#### EXERCISE DATA

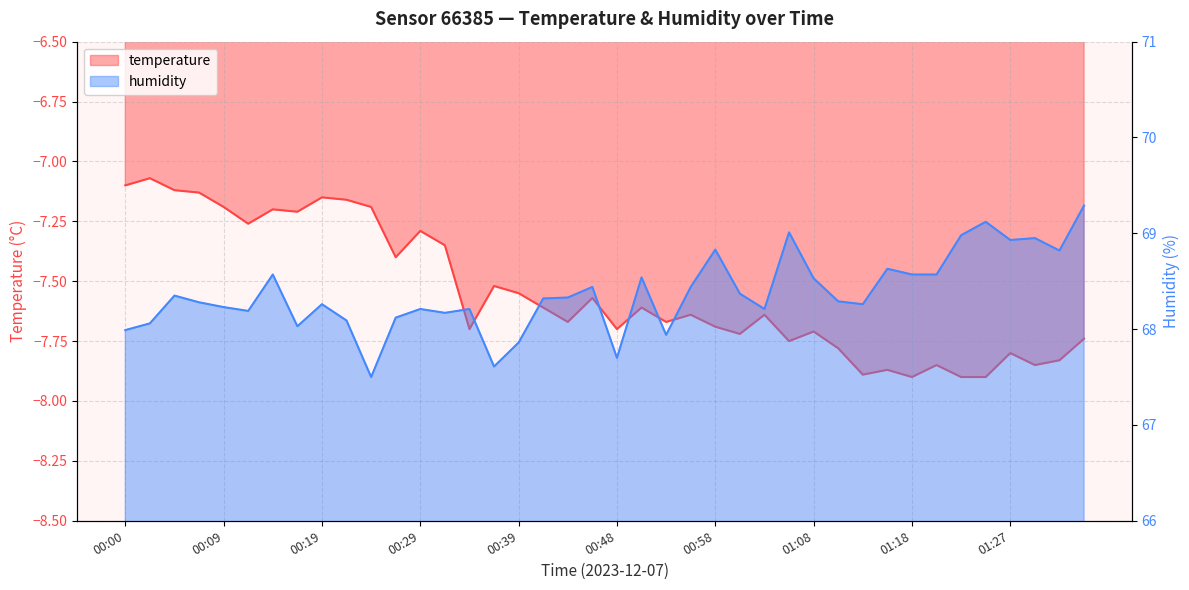

Which has a higher value, 00:14 or 00:05?

00:05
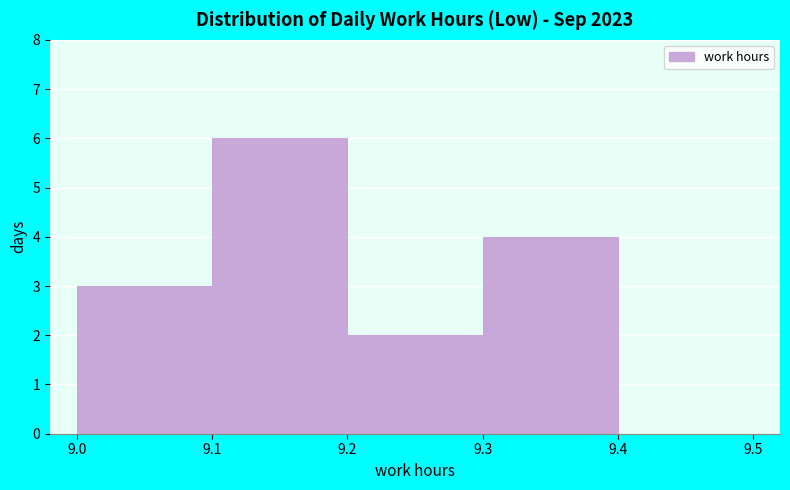

What is the height of the bar covering 9.2 to 9.3 on the x-axis? The values are not printed on the chart, so give them approximately, as read against the axis.

2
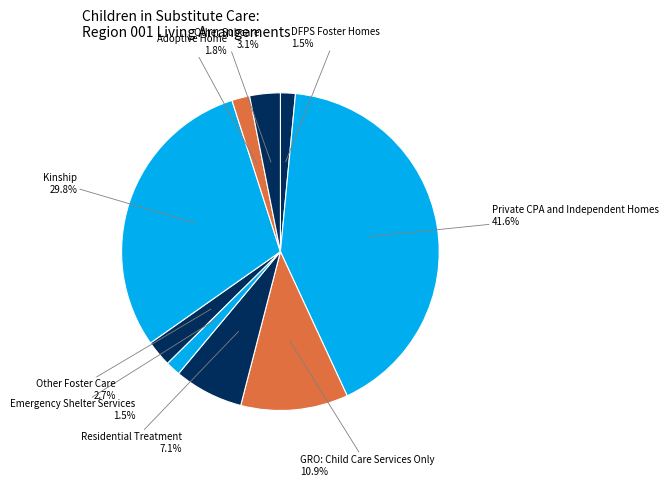

How many slices are in this pie chart?

9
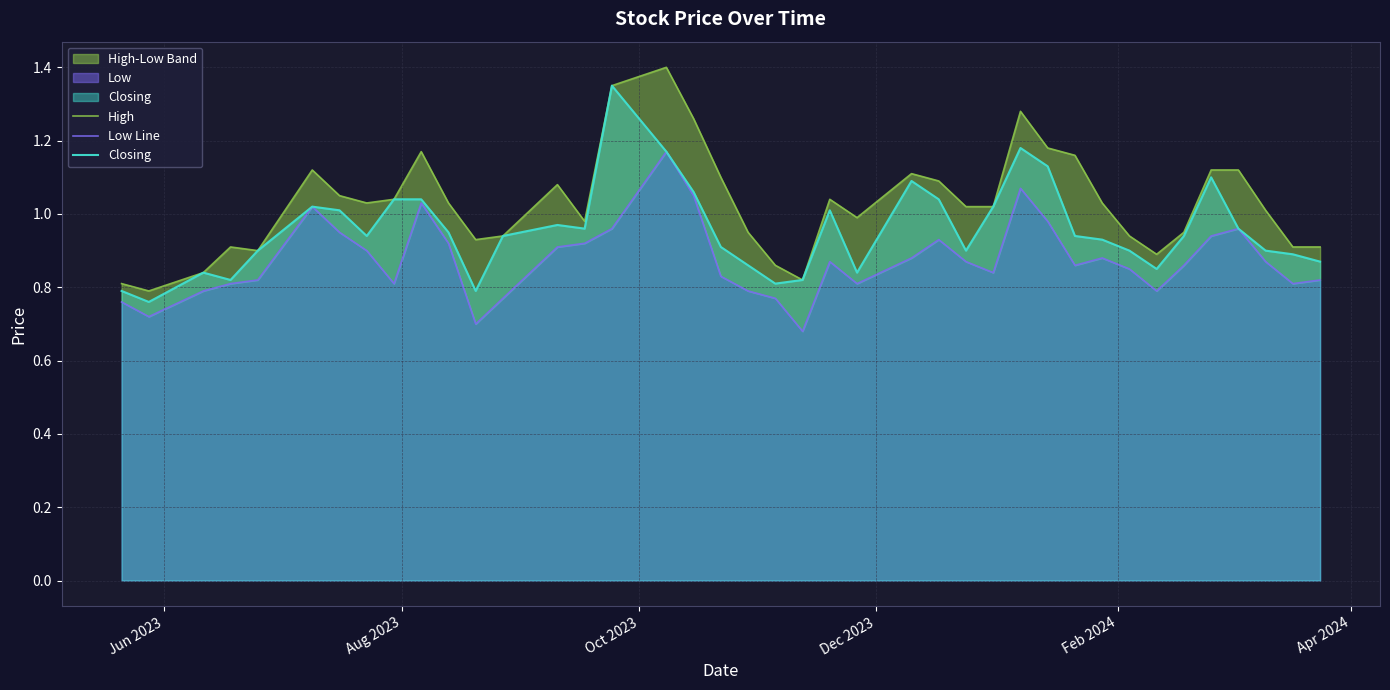

How many interior local valleys does the Low Line series have?

9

########

§ WORK ITEM:
Rewrite the data above with every "chart" replaced by "graph" and everything else left unchanged. Don't include the pictures.

§ ANSWER SECTION:
Which has a higher value, 00:14 or 00:05?

00:05

What is the height of the bar covering 9.2 to 9.3 on the x-axis? The values are not printed on the graph, so give them approximately, as read against the axis.

2

How many slices are in this pie graph?

9

How many interior local valleys does the Low Line series have?

9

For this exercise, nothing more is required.